Underspecification doubles the test targets. In deterministic code there's no gap between what the code says and what it does, so you only test outputs. With natural-language specs, the instructions admit multiple valid interpretations — you need to test the instructions themselves (are they consistent? unambiguous? sufficiently constraining?) as well as the outputs. A prompt that consistently produces unwanted behavior isn't exhibiting noise; it's exhibiting a valid interpretation you didn't intend. The fix is rewriting the spec, not retrying.

The two phenomena compound: you're testing an underspecified specification executed by an indeterministic engine. Each requires different techniques — statistical testing for indeterminism, structural analysis for underspecification — and conflating them leads to misdiagnosis.

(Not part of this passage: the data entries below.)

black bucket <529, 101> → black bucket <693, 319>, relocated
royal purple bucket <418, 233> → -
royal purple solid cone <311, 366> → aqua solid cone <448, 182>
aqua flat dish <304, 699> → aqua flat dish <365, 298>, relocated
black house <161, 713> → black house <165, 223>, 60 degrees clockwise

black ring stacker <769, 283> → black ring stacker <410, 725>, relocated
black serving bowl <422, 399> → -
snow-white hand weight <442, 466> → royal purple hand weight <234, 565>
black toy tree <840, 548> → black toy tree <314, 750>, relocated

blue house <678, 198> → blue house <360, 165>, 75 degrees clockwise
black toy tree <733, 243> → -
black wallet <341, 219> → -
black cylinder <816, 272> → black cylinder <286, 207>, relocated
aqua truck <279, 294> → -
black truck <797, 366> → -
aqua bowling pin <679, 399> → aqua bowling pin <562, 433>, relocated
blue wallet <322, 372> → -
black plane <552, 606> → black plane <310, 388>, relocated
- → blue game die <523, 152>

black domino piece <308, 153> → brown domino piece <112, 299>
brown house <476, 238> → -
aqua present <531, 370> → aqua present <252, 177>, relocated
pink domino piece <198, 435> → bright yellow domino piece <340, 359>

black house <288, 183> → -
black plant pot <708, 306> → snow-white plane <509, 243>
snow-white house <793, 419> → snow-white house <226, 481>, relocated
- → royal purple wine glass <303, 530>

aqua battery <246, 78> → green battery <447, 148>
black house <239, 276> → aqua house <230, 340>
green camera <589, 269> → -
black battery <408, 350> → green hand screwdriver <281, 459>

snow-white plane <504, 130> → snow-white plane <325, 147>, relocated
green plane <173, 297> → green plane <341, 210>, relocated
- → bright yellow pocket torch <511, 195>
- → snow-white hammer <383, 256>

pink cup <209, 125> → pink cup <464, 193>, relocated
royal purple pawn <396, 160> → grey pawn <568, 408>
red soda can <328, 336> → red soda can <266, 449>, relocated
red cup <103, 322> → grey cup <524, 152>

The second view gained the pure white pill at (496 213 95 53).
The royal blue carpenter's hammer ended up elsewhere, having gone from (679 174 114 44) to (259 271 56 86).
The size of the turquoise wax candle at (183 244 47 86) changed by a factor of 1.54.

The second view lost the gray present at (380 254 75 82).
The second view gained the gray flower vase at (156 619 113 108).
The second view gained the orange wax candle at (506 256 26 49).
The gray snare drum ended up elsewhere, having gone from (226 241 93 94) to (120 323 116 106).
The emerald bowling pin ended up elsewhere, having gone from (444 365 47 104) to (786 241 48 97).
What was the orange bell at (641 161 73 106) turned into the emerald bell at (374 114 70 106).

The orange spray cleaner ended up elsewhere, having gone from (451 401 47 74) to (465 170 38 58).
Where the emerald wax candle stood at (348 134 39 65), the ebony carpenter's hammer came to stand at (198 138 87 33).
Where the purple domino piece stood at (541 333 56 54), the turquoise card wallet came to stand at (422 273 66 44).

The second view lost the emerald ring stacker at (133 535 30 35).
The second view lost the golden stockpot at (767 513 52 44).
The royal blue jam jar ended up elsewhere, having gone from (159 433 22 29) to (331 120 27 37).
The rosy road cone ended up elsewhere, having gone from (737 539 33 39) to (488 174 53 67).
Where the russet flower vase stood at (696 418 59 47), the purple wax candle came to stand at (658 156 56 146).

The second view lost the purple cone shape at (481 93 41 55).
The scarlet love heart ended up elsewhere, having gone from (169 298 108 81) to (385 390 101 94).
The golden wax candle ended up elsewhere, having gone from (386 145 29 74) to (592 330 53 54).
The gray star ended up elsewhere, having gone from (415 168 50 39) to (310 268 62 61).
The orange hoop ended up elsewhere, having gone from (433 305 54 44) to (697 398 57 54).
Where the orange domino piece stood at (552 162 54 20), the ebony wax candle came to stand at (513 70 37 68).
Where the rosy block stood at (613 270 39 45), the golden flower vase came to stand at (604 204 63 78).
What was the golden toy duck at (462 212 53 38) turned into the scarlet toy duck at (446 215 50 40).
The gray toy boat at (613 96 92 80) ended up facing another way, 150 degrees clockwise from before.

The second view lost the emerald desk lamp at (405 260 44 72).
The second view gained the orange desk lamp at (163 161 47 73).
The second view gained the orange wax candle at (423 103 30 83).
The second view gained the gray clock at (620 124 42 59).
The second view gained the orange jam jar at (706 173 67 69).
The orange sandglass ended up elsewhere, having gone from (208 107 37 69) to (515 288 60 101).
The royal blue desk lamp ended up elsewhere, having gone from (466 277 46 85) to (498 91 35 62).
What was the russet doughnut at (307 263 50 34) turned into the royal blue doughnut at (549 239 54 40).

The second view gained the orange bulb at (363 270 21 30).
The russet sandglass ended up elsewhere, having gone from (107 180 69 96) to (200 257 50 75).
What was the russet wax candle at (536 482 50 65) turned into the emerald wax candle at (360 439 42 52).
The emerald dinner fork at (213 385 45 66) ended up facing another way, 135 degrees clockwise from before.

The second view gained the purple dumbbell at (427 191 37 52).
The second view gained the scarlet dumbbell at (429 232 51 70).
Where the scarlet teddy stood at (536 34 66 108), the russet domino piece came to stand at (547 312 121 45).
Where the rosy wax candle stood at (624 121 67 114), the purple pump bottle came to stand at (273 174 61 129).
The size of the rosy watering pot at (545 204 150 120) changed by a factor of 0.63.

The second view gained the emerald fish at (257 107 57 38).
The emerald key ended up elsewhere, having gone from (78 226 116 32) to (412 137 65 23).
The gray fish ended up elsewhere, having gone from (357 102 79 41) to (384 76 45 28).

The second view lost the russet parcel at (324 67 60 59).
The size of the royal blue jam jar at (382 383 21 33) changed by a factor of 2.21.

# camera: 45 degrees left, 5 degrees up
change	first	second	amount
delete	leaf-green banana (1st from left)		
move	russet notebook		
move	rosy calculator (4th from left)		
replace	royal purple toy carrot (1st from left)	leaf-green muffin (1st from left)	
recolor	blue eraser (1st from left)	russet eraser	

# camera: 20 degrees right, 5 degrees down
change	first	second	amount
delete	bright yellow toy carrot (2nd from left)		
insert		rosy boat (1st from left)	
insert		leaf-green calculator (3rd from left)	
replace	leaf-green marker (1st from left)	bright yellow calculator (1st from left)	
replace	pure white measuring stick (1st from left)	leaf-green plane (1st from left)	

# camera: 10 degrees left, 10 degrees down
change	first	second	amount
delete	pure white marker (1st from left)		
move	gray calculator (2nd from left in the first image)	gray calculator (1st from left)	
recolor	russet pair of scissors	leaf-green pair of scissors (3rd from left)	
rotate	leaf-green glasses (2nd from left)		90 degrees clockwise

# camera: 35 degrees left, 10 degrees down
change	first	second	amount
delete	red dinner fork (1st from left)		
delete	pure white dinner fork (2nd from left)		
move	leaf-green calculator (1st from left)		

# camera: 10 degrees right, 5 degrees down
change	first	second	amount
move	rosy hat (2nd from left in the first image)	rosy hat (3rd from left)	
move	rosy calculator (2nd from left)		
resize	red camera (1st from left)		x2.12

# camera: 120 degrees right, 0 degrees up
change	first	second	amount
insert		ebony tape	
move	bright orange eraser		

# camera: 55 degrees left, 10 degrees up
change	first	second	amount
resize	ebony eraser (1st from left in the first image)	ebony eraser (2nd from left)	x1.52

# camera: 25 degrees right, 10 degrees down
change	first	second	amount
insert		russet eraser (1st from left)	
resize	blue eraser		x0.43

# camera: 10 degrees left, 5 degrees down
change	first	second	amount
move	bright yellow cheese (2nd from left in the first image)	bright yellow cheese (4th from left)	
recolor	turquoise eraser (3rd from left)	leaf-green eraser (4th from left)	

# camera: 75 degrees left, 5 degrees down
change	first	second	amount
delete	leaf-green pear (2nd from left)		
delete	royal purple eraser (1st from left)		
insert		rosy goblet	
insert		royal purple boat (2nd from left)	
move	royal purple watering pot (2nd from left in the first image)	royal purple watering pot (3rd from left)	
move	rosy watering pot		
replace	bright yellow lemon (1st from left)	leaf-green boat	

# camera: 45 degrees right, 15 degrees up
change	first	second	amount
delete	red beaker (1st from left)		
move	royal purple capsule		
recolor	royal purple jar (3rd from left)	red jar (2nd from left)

Why the practices transfer

Both domains solve the same problems: making behaviour predictable, making systems composable, making artifacts verifiable. The underlying concepts (type theory, compilation, contracts) explain why a practice works in both settings. Thalo demonstrates the endpoint: a system that built a full compiler (Tree-Sitter grammar, LSP, 27 validation rules) for knowledge management, taking typing and testing to their logical extreme. Crystallisation systematises these transfers — the accumulated prompt adjustments, output post-processing, and workflow changes that every deployed system accumulates are exactly these programming practices applied informally. The motivation is practical — these are things we do, not abstractions we admire.

Open Questions

  • What other programming practices haven't been applied yet but could be? (Code review for prompts? Dependency injection for context? Refactoring patterns?)
  • Where do the practices break down — which ones mislead when applied to systems with underspecified instructions?
  • Can we develop prompt-native practices that have no programming equivalent?